# Tyre Pressures - Dealer Useless



## A3QUAT32 (Sep 18, 2004)

Hi people!

Ive had my 2004 A3 3.2QS for a while now and it came fitted with non standard 18in (225/40 ZR18) wheels which look great. Does anyone have any ideas about the tyre pressure which I should be running on as Ive been asking the dealer since I got it and they haven`t got me an answer yet.

The main reason for asking now is that ive just paid out Â£350 for a new wheel as a hole in the road buckled one of mine.

Any help would be cool

Cheers

M


----------



## TT Law (Sep 6, 2003)

Hi,

I have the S-Line which comes with that size of wheel as standard.

It is 36psi up front & 33psi at the rear.

Steve


----------



## north_wales_tt (Nov 22, 2003)

A3QUAT32 said:


> Hi people!
> 
> Ive had my 2004 A3 3.2QS for a while now and it came fitted with non standard 18in (225/40 ZR18) wheels which look great.

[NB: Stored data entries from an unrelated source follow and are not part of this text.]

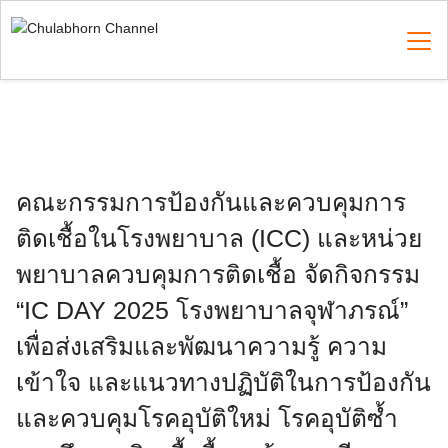
Skip
to
content
Search
for:
คณะกรรมการป้องกันและควบคุมการ
ติดเชื้อในโรงพยาบาล (ICC) และหน่วย
พยาบาลควบคุมการติดเชื้อ จัดกิจกรรม
“IC DAY 2025 โรงพยาบาลจุฬาภรณ์”
เพื่อส่งเสริมและพัฒนาความรู้ ความ
เข้าใจ และแนวทางปฏิบัติในการป้องกัน
และควบคุมโรคอุบัติใหม่ โรคอุบัติซ้ำ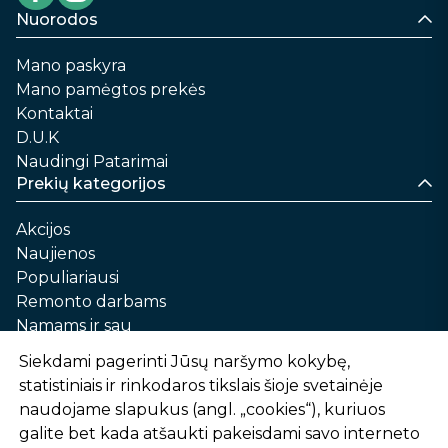
Nuorodos
Mano paskyra
Mano pamėgtos prekės
Kontaktai
D.U.K
Naudingi Patarimai
Prekių kategorijos
Akcijos
Naujienos
Populiariausi
Remonto darbams
Namams ir sau
Automobilių priežiūrai
Siekdami pagerinti Jūsų naršymo kokybę,
Sodui ir daržui
statistiniais ir rinkodaros tikslais šioje svetainėje
Informacija
naudojame slapukus (angl. „cookies“), kuriuos
galite bet kada atšaukti pakeisdami savo interneto
Apie mus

Does anyone have any ideas about the tyre pressure which I should be running on as Ive been asking the dealer since I got it and they haven`t got me an answer yet.
> 
> M


The TTC225 tyre pressures for 18" 9 spokes are:-
35 Front
29 Rear


----------



## A3QUAT32 (Sep 18, 2004)

Cheers for the info, I think i`ll give those pressures for the S Line a go.

(The dealer had me put 44 in the fronts on friday - i thought it was a little light on the handling !!!)

Thanks

MarT


----------



## Wallsendmag (Feb 12, 2004)

Have you tried the contacting the local council to get them to pay for the wheel?


----------



## A3QUAT32 (Sep 18, 2004)

Im gonna go and take pics of the pothole and hit em with a bill !

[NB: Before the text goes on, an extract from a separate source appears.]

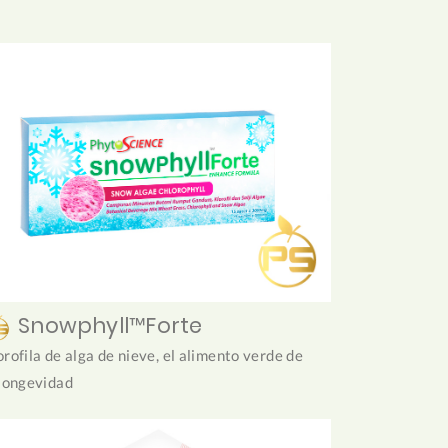
Snowphyll™Forte
orofila de alga de nieve, el alimento verde de
 longevidad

The dealer has started to ignore my phonecalls now , and Audi GB customer services say that the wheels should not be on the car and that I should take it up with the dealer, I asked them if they would speak to the deale on my behalf , they said that they would not be able to do that for about 2 weeks as their system is down and there is a backlog of cases to follow up ...... Does anyone smell bull$hit ????

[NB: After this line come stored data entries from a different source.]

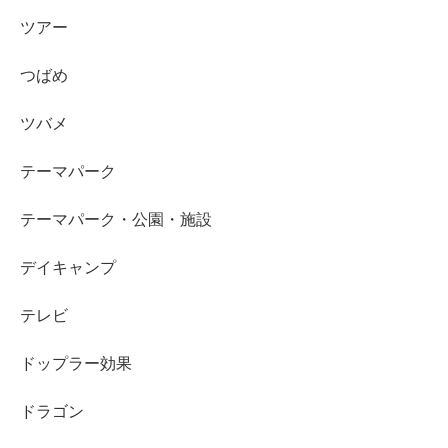
ツアー
つばめ
ツバメ
テーマパーク
テーマパーク・公園・施設
デイキャンプ
テレビ
ドップラー効果
ドラゴン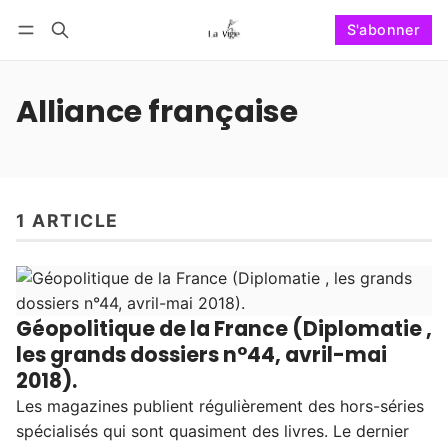
S'abonner
Suivre
Se connecter
S'abonner
Alliance française
1 ARTICLE
Géopolitique de la France (Diplomatie ,
les grands dossiers n°44, avril-mai
2018).
Les magazines publient régulièrement des hors-séries
spécialisés qui sont quasiment des livres. Le dernier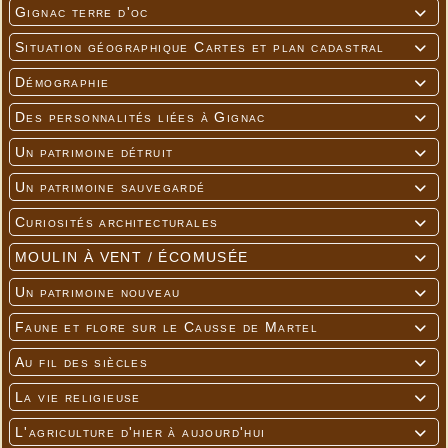
Gignac terre d'oc

Situation géographique Cartes et plan cadastral

Démographie

Des personnalités liées à Gignac

Un patrimoine détruit

Un patrimoine sauvegardé

Curiosités architecturales

MOULIN À VENT / ÉCOMUSÉE

Un patrimoine nouveau

Faune et flore sur le Causse de Martel

Au fil des siècles

La vie religieuse

L'agriculture d'hier à aujourd'hui


I quote from the audi website:

At Audi we believe that every customer has a right to expect excellent service each and every time contact is made with us. To help ensure that this happens we have agreed a set of service standards with our Audi Centre network that governs the way they do business with you, the customer. These standards apply to both the sales and the aftersales experience and we actively monitor their delivery to ensure that you receive the highest standards of customer service. We believe that these service standards are the very least we should deliver and go a long way toward ensuring a consistent, stress free experience whenever you are in contact with anyone who represents the Audi brand.

Thanks for your advice everyone, its a shame audi don`t employ people like you lot !

Cheers

Mart


----------



## Imola S3 (Jun 8, 2004)

Not sure about the new style A3Q but the old A3Q/S3 was:

17" wheels = 32psi all round
18" wheels = 36psi all round

Does that mean 19" wheels should be 40psi? :?


----------